Quelques milliers de personnes se sont rassemblées pour marcher dans les rues de Montréal afin de dénoncer le racisme et plus particulièrement ce qu'ils qualifient de « politiques racistes du gouvernement de la Coalition avenir Québec (CAQ) ».

Le nom du premier ministre élu, François Legault, et celui de son parti étaient de tous les slogans dénonçant le racisme, dimanche après-midi. La foule s'étirait sur environ 400 mètres au moment de défiler vers l'ouest sur le boulevard René-Lévesque.

Une soixantaine d'organismes communautaires, d'associations, de syndicats, d'entreprises, de comités et autres groupes ont appuyé la marche, qui était une reprise de la mobilisation organisée en novembre 2017.

Prévue depuis bien avant l'élection du 1er octobre, la manifestation a légèrement changé de cible à la suite du résultat du scrutin.

Safa Chebbi, militante contre le racisme au sein de l'organisme Alternatives et porte-parole de l'événement, insiste sur l'importance de dénoncer les politiques qu'elle qualifie de « profondément racistes » et qui, selon elle, viennent décomplexer l'extrême droite.

Parmi la foule, Ichrak Nourel-Hak avait une raison bien personnelle de s'adresser au premier ministre élu.

Finissante en enseignement du français langue seconde à l'Université de Montréal, la jeune femme est en colère contre le projet de loi que souhaite déposer le nouveau gouvernement provincial.

« Monsieur Legault me dit que je n'aurai pas le droit d'enseigner parce que je porte un voile. C'est une atteinte à la dignité de la femme, à la femme musulmane et à toutes les religions du monde. C'est vraiment injuste », a-t-elle dénoncé.

Depuis l'élection de la CAQ, lundi dernier, l'étudiante a dû répondre aux questions de plusieurs de ses collègues de classe.

La principale question est la même qu'a posée cette semaine la députée de la CAQ et porte-parole « de la transition vers le gouvernement », Geneviève Guilbault. C'est-à-dire que la future enseignante devra choisir entre son voile et sa carrière.

« J'ai décidé de garder mon voile, affirme-t-elle avec conviction. Parce que, en tant que modèle de la société, quel message on envoie aux enfants ? Que tu dois suivre la société, et délaisser ta culture et ta religion pour être accepté ? » demande l'étudiante, qui remet en question la compréhension de la population sur ce que signifie la laïcité.

« C'est l'État qui est laïc, pas les individus.
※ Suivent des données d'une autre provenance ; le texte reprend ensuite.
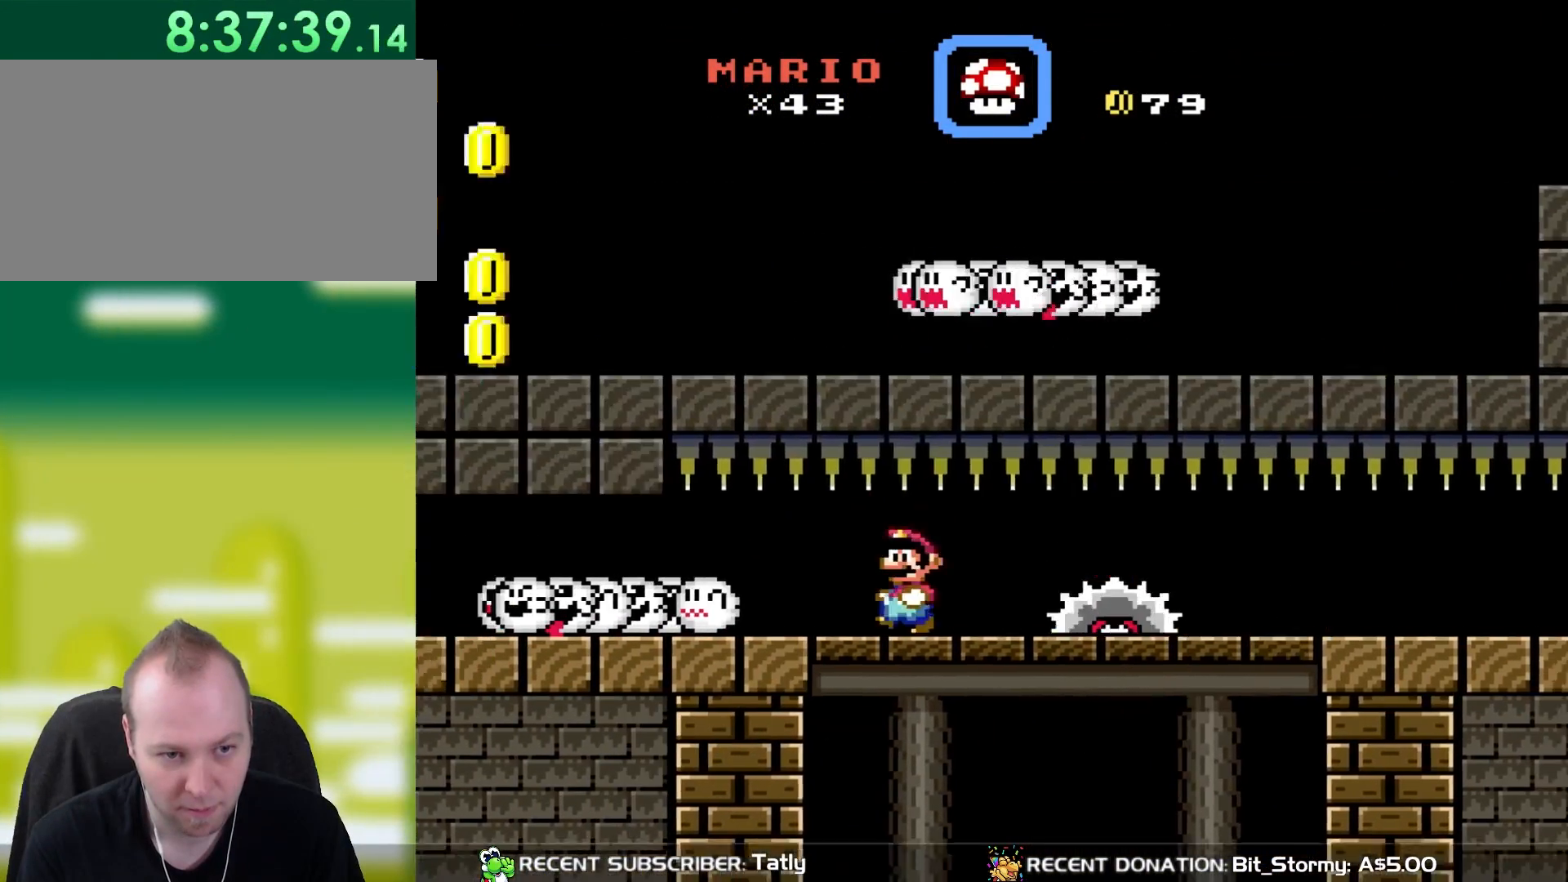
{"dt_ms": 500, "buttons": ["Y", "DPAD_RIGHT"], "events": [[17, "DPAD_UP", "down"], [133, "DPAD_LEFT", "up"], [133, "R1", "down"], [167, "DPAD_UP", "up"], [200, "DPAD_RIGHT", "down"], [267, "R1", "up"], [367, "B", "down"], [467, "B", "up"]]}
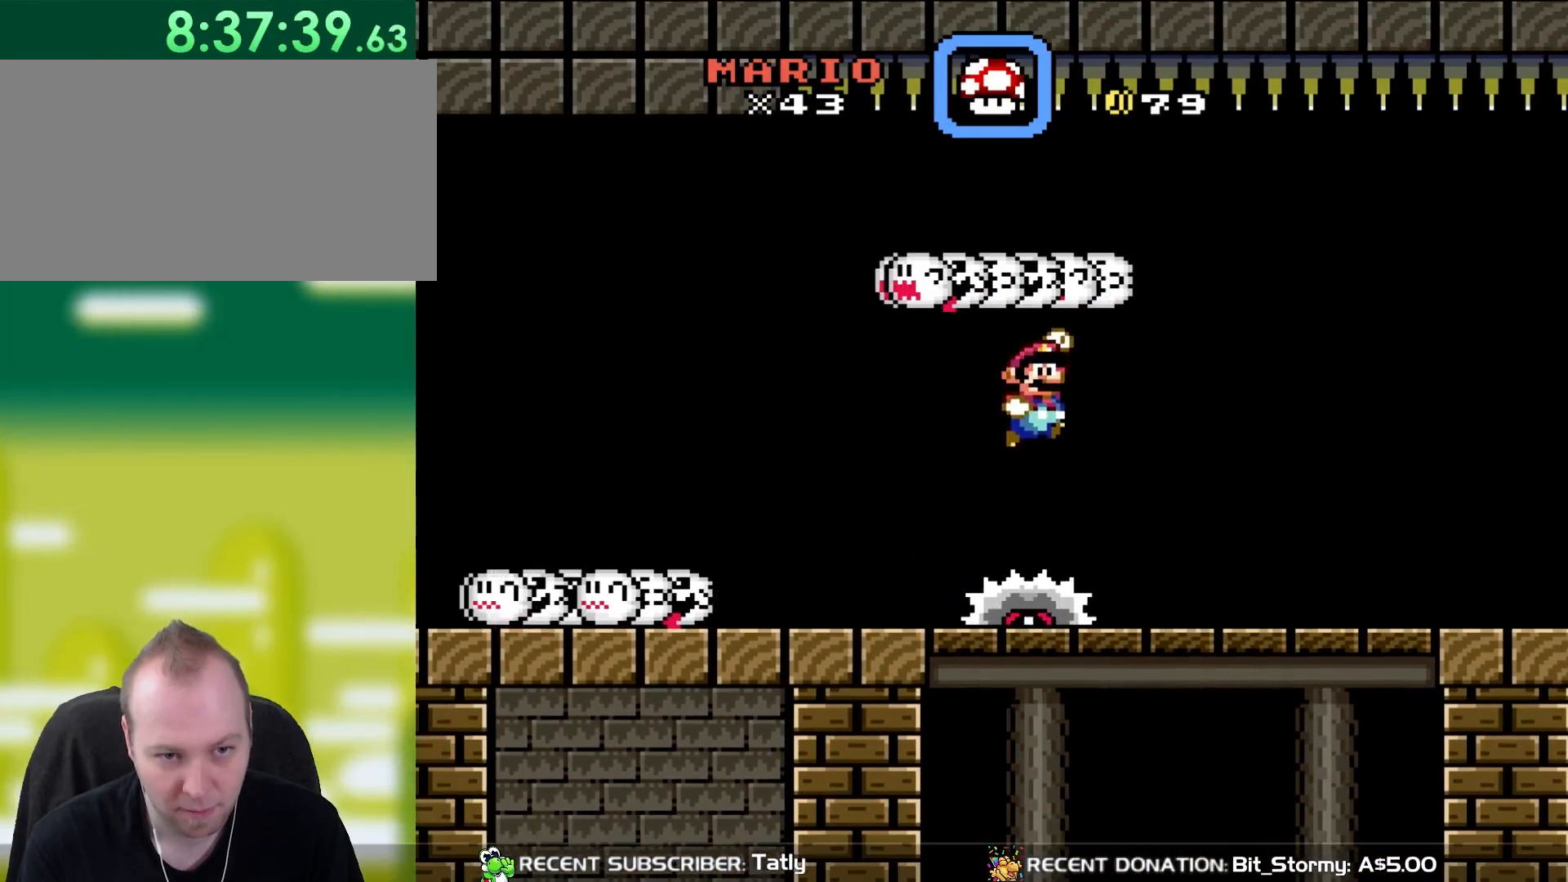
{"dt_ms": 500, "buttons": ["Y", "DPAD_RIGHT"], "events": []}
Même si j'enlevais mon voile, je serais la même personne et j'aurais la même religion », explique-t-elle.

Pour Safa Chebbi, il s'agit carrément d'un problème inventé par la CAQ. « Il n'y a jamais eu de plainte contre une enseignante qui a essayé de convertir un élève ! » ironise la militante.

Changement de ton

Amina Moussa est née au Québec, elle étudie aujourd'hui en nutrition à l'Université de Montréal et elle ne comprend pas pourquoi soudainement un nouveau gouvernement voudrait lui dicter ce qu'elle doit porter ou pas.

« Je trouve dommage que je ne puisse pas exprimer ma liberté et porter ce que je veux. Et, même si la loi ne passe pas, ça laisse de grosses séquelles psychologiques, et ça sème la haine et le racisme », déplore-t-elle en brandissant son affiche où l'on peut lire : « Bas les pattes de mon voile ».

« Personne ne fera en sorte que j'enlève mon voile », tranche la jeune femme.

Mme Moussa dit avoir trouvé triste la précipitation de François Legault à s'attaquer aux signes religieux. « Dès le lendemain, il a commencé à parler de ça et surtout du voile. Il dit qu'il veut que les femmes enlèvent le voile pour ne pas qu'elles soient soumises, mais ce n'est pas ça du tout ! »

Depuis une semaine, elle remarque un changement dans le regard de certaines personnes, sur la rue ou dans le métro.

Un sentiment que partage Ichrak Nourel-Hak, qui constate un changement de ton dans la société québécoise. Un ton qui est très loin de celui qui a accueilli ses parents, en 1994.

« Ce qui a attiré mes parents, c'est la tolérance, l'ouverture », raconte-t-elle.

Sa mère lui a confié que, à son arrivée à Montréal au milieu des années 90, elle a reçu un accueil chaleureux. Les chauffeurs d'autobus, les enseignants et même des inconnus sur la rue lui adressaient la parole et lui souriaient. « Aujourd'hui, les gens nous regardent avec méfiance », se désole la future enseignante.